▶ [Supplied passage]:
= Beginning of Section =

Open cjyetman opened 1 year ago
One option could be to refactor out a portion that works with a vector, and then wrap it in a function that also does the reading:
guess_numerical_mark()
read_and_guess_numberical_mark()
or something like that. Have your cake and eat it too.
Reviewing this, the existing paradigm in this repo is that the functions work on files. That makes me hesitant to change the functionality of guess_numerical_mark()
to accept only a vector. That being said, conceptually this paradigm may not have been ideal, and I can see value in having very specific purpose utility functions that do very specific things on very specific inputs, possibly using a very specific naming scheme, and utilizing those utility functions in other higher level functions that combine functionality of the various utility functions.
For the time being, I will let this brew a while before deciding if this would be worth the effort.
edit: For clarification, I fully grasp that this could be achieved as @jdhoffa has suggested, I'm primarily concerned about the naming of the functions and what that would imply should be done to many of the other functions in this repo in order to retain consistency.
For the record, I am absolutely in favor of careful consideration of the names and purposes of the functions!
The proposed solution was half an idea, but I think it's important to consider these things (especially names lol) as they are often trapdoor decisions that have long-term and potentially unexpected consequences (see the whole r2dii
suite for example)
I'm generally a fan of having a call stack along the lines of
foo <- function(filepaths) {
# some checks on the filepaths
vapply(
x = filepaths,
FUN = file_foo
)
}
file_foo <- function(single_filepath) {
stopifnot(length(single_filepath) == 1) # but with more informative message
contents <- readLines(single_filepath, n = 1L)
val <- string_foo(contents)
return(val)
}
string_foo <- function(string) {
grepl(pattern = "foo", x = string)
}
so in this case, the functions might be named guess_numerical_mark
, file_guess_numerical_mark
, and string_guess_numerical_mark
(suffixing the input type would also work, i.e. guess_numerical_mark_string()
)
Yeah, totally agree (retrospectively). My only concern is how much effort it will be to apply that universally and consistently.
Just some more thoughts on this:
guess_numerical_mark()
currently takes a filepath/s to a CSV and must read in the file and find the appropriate column/variable before achieving its primary function of guessing the numerical marks within a set of character strings that represent numbers. It could instead accept any character vector to process and leave the file read in and column selection to whatever calls it. The potential downside is that the calling function would then need to read in the data in a specific way (as a character vector with no manipulation) and find the column to be processed byguess_numerical_mark()
, which may not be something that needs to happen otherwise.Not 100% convinced this is the right thing to do.
related #7

= End of Section =

▶ [Work task 1]:
In the thread, what does guess_numerical_mark() currently take as its input?
▶ [Work task 2]:
Translate this sentence from the thread into Spanish: "For the time being, I will let this brew a while before deciding if this would be worth the effort."
▶ [Work task 3]:
Reproduce the portion of the thread that starts with "or something like" and goes on through "worth the effort.".

▶ [Given information]:

= Beginning of Section =

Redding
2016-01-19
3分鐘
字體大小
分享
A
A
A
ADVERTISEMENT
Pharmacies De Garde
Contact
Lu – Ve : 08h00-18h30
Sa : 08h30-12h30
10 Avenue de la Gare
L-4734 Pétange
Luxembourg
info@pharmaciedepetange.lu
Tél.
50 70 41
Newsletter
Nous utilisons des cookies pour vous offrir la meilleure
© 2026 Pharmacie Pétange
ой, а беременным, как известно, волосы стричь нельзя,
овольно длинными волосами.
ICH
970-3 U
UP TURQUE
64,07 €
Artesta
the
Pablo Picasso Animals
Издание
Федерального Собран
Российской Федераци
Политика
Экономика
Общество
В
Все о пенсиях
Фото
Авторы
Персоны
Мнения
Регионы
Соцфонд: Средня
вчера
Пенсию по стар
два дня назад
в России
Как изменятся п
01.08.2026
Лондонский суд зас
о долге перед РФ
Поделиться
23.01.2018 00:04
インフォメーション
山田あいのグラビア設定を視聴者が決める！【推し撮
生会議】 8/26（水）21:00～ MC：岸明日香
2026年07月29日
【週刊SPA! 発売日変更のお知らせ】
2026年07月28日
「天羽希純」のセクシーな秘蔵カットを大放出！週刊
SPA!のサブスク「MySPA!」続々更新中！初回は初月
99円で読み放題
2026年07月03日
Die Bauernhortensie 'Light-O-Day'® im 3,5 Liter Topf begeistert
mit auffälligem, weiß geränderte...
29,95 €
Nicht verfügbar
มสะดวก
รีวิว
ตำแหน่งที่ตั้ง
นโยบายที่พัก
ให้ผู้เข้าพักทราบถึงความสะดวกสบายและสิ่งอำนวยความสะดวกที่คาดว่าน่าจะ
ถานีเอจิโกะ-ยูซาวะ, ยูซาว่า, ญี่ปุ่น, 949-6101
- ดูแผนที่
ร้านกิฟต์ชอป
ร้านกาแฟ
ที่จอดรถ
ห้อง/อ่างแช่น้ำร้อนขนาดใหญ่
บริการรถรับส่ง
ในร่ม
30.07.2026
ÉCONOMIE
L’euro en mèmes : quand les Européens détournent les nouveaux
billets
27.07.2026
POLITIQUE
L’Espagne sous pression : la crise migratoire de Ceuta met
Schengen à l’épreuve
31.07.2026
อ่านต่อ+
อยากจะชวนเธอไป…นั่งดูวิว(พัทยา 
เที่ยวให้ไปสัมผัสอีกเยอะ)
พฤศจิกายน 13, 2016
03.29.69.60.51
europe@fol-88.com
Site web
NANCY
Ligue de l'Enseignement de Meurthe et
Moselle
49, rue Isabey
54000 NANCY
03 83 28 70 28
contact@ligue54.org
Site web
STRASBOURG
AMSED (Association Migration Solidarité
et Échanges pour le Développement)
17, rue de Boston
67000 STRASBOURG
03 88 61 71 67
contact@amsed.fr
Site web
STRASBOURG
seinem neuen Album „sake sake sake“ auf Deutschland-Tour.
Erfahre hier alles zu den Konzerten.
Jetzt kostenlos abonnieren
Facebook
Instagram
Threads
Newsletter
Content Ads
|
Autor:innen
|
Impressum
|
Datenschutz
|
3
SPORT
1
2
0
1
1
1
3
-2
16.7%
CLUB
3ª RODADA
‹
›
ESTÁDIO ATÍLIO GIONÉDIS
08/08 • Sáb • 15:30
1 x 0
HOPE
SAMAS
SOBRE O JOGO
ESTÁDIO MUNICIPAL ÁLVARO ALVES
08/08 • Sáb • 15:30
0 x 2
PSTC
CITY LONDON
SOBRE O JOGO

= End of Section =

▶ [Written reply 1]:
A filepath or filepaths to a CSV.

▶ [Written reply 2]:
Por ahora, dejaré que esto madure un tiempo antes de decidir si valdría la pena el esfuerzo.

▶ [Written reply 3]:
or something like that. Have your cake and eat it too.
Reviewing this, the existing paradigm in this repo is that the functions work on files. That makes me hesitant to change the functionality of guess_numerical_mark()
to accept only a vector. That being said, conceptually this paradigm may not have been ideal, and I can see value in having very specific purpose utility functions that do very specific things on very specific inputs, possibly using a very specific naming scheme, and utilizing those utility functions in other higher level functions that combine functionality of the various utility functions.
For the time being, I will let this brew a while before deciding if this would be worth the effort.